═════ Working data

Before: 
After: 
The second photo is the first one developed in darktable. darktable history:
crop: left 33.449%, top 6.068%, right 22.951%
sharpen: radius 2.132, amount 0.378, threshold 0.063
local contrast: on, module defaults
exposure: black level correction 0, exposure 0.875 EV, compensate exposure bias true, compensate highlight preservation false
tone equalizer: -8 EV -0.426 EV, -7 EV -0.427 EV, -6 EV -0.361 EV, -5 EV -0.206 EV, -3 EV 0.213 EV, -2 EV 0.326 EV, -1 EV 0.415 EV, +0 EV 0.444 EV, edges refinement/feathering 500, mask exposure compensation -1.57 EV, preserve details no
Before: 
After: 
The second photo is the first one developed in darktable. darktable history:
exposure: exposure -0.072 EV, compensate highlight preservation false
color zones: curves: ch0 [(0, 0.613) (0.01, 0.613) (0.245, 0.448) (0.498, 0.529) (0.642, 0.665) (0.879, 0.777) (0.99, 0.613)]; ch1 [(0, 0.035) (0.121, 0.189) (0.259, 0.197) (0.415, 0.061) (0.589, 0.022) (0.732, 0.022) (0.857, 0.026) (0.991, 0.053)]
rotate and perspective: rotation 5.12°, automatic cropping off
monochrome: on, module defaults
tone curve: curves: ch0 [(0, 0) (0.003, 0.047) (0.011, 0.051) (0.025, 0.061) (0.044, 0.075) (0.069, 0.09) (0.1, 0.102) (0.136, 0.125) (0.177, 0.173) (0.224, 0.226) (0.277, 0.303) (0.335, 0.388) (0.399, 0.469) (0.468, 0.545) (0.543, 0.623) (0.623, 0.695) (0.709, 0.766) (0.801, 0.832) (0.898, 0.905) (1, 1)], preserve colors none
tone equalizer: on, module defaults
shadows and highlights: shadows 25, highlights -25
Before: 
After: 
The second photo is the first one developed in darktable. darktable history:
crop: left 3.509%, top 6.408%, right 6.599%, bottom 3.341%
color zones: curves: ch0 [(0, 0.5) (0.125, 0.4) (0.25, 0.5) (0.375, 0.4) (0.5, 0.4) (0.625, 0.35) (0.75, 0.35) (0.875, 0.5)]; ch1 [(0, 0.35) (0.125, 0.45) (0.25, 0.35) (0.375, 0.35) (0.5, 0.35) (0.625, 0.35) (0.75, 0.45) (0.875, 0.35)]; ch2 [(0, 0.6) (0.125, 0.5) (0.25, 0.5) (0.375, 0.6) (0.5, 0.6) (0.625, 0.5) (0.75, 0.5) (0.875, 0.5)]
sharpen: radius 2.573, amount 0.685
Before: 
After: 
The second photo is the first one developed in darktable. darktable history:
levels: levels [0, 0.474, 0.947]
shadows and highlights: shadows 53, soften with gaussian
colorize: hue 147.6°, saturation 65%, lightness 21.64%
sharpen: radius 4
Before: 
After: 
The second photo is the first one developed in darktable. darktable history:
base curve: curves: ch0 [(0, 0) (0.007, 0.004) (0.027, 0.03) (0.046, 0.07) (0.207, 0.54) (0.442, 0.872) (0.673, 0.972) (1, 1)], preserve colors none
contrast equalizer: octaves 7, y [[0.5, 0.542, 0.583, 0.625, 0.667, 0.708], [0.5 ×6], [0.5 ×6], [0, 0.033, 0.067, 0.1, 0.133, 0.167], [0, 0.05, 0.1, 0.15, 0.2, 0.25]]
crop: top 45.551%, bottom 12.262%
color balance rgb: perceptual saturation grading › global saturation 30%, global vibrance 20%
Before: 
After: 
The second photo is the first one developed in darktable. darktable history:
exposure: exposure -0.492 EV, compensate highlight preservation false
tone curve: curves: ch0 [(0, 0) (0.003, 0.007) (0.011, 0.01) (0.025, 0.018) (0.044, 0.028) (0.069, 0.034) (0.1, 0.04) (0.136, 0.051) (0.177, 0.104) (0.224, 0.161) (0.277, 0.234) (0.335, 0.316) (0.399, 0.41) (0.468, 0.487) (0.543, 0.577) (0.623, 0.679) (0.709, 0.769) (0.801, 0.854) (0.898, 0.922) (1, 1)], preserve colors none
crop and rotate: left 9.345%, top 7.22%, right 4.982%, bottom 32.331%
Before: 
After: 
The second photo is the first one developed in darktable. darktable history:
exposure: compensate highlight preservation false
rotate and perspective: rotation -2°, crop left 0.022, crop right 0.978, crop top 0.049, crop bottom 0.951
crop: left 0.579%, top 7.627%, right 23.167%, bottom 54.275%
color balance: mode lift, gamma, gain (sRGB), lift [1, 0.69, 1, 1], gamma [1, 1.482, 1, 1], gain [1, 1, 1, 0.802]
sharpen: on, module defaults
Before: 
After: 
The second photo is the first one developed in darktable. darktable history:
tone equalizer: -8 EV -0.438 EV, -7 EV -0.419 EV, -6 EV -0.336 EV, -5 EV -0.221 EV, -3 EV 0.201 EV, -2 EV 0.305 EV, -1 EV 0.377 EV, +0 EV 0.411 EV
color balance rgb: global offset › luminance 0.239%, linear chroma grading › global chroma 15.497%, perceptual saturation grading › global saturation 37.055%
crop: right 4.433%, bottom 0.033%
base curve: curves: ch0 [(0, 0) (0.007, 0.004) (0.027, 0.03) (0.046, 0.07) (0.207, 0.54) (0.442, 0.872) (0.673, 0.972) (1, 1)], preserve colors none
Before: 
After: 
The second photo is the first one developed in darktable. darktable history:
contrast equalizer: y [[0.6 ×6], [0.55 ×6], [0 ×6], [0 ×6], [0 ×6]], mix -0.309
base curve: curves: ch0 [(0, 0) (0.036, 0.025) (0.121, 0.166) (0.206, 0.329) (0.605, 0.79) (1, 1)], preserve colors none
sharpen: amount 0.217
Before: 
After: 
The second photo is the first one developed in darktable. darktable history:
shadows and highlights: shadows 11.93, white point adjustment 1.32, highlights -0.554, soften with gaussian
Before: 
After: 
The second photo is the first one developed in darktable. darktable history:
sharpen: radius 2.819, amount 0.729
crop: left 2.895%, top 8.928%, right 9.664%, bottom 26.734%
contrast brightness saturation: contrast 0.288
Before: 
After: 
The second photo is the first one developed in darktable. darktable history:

══════════

### Your instructions:
Return all of the data above verbatim, line for line, with no alteration.

### Solution to this problem:
Before: 
After: 
The second photo is the first one developed in darktable. darktable history:
crop: left 33.449%, top 6.068%, right 22.951%
sharpen: radius 2.132, amount 0.378, threshold 0.063
local contrast: on, module defaults
exposure: black level correction 0, exposure 0.875 EV, compensate exposure bias true, compensate highlight preservation false
tone equalizer: -8 EV -0.426 EV, -7 EV -0.427 EV, -6 EV -0.361 EV, -5 EV -0.206 EV, -3 EV 0.213 EV, -2 EV 0.326 EV, -1 EV 0.415 EV, +0 EV 0.444 EV, edges refinement/feathering 500, mask exposure compensation -1.57 EV, preserve details no
Before: 
After: 
The second photo is the first one developed in darktable. darktable history:
exposure: exposure -0.072 EV, compensate highlight preservation false
color zones: curves: ch0 [(0, 0.613) (0.01, 0.613) (0.245, 0.448) (0.498, 0.529) (0.642, 0.665) (0.879, 0.777) (0.99, 0.613)]; ch1 [(0, 0.035) (0.121, 0.189) (0.259, 0.197) (0.415, 0.061) (0.589, 0.022) (0.732, 0.022) (0.857, 0.026) (0.991, 0.053)]
rotate and perspective: rotation 5.12°, automatic cropping off
monochrome: on, module defaults
tone curve: curves: ch0 [(0, 0) (0.003, 0.047) (0.011, 0.051) (0.025, 0.061) (0.044, 0.075) (0.069, 0.09) (0.1, 0.102) (0.136, 0.125) (0.177, 0.173) (0.224, 0.226) (0.277, 0.303) (0.335, 0.388) (0.399, 0.469) (0.468, 0.545) (0.543, 0.623) (0.623, 0.695) (0.709, 0.766) (0.801, 0.832) (0.898, 0.905) (1, 1)], preserve colors none
tone equalizer: on, module defaults
shadows and highlights: shadows 25, highlights -25
Before: 
After: 
The second photo is the first one developed in darktable. darktable history:
crop: left 3.509%, top 6.408%, right 6.599%, bottom 3.341%
color zones: curves: ch0 [(0, 0.5) (0.125, 0.4) (0.25, 0.5) (0.375, 0.4) (0.5, 0.4) (0.625, 0.35) (0.75, 0.35) (0.875, 0.5)]; ch1 [(0, 0.35) (0.125, 0.45) (0.25, 0.35) (0.375, 0.35) (0.5, 0.35) (0.625, 0.35) (0.75, 0.45) (0.875, 0.35)]; ch2 [(0, 0.6) (0.125, 0.5) (0.25, 0.5) (0.375, 0.6) (0.5, 0.6) (0.625, 0.5) (0.75, 0.5) (0.875, 0.5)]
sharpen: radius 2.573, amount 0.685
Before: 
After: 
The second photo is the first one developed in darktable. darktable history:
levels: levels [0, 0.474, 0.947]
shadows and highlights: shadows 53, soften with gaussian
colorize: hue 147.6°, saturation 65%, lightness 21.64%
sharpen: radius 4
Before: 
After: 
The second photo is the first one developed in darktable. darktable history:
base curve: curves: ch0 [(0, 0) (0.007, 0.004) (0.027, 0.03) (0.046, 0.07) (0.207, 0.54) (0.442, 0.872) (0.673, 0.972) (1, 1)], preserve colors none
contrast equalizer: octaves 7, y [[0.5, 0.542, 0.583, 0.625, 0.667, 0.708], [0.5 ×6], [0.5 ×6], [0, 0.033, 0.067, 0.1, 0.133, 0.167], [0, 0.05, 0.1, 0.15, 0.2, 0.25]]
crop: top 45.551%, bottom 12.262%
color balance rgb: perceptual saturation grading › global saturation 30%, global vibrance 20%
Before: 
After: 
The second photo is the first one developed in darktable. darktable history:
exposure: exposure -0.492 EV, compensate highlight preservation false
tone curve: curves: ch0 [(0, 0) (0.003, 0.007) (0.011, 0.01) (0.025, 0.018) (0.044, 0.028) (0.069, 0.034) (0.1, 0.04) (0.136, 0.051) (0.177, 0.104) (0.224, 0.161) (0.277, 0.234) (0.335, 0.316) (0.399, 0.41) (0.468, 0.487) (0.543, 0.577) (0.623, 0.679) (0.709, 0.769) (0.801, 0.854) (0.898, 0.922) (1, 1)], preserve colors none
crop and rotate: left 9.345%, top 7.22%, right 4.982%, bottom 32.331%
Before: 
After: 
The second photo is the first one developed in darktable. darktable history:
exposure: compensate highlight preservation false
rotate and perspective: rotation -2°, crop left 0.022, crop right 0.978, crop top 0.049, crop bottom 0.951
crop: left 0.579%, top 7.627%, right 23.167%, bottom 54.275%
color balance: mode lift, gamma, gain (sRGB), lift [1, 0.69, 1, 1], gamma [1, 1.482, 1, 1], gain [1, 1, 1, 0.802]
sharpen: on, module defaults
Before: 
After: 
The second photo is the first one developed in darktable. darktable history:
tone equalizer: -8 EV -0.438 EV, -7 EV -0.419 EV, -6 EV -0.336 EV, -5 EV -0.221 EV, -3 EV 0.201 EV, -2 EV 0.305 EV, -1 EV 0.377 EV, +0 EV 0.411 EV
color balance rgb: global offset › luminance 0.239%, linear chroma grading › global chroma 15.497%, perceptual saturation grading › global saturation 37.055%
crop: right 4.433%, bottom 0.033%
base curve: curves: ch0 [(0, 0) (0.007, 0.004) (0.027, 0.03) (0.046, 0.07) (0.207, 0.54) (0.442, 0.872) (0.673, 0.972) (1, 1)], preserve colors none
Before: 
After: 
The second photo is the first one developed in darktable. darktable history:
contrast equalizer: y [[0.6 ×6], [0.55 ×6], [0 ×6], [0 ×6], [0 ×6]], mix -0.309
base curve: curves: ch0 [(0, 0) (0.036, 0.025) (0.121, 0.166) (0.206, 0.329) (0.605, 0.79) (1, 1)], preserve colors none
sharpen: amount 0.217
Before: 
After: 
The second photo is the first one developed in darktable. darktable history:
shadows and highlights: shadows 11.93, white point adjustment 1.32, highlights -0.554, soften with gaussian
Before: 
After: 
The second photo is the first one developed in darktable. darktable history:
sharpen: radius 2.819, amount 0.729
crop: left 2.895%, top 8.928%, right 9.664%, bottom 26.734%
contrast brightness saturation: contrast 0.288
Before: 
After: 
The second photo is the first one developed in darktable. darktable history:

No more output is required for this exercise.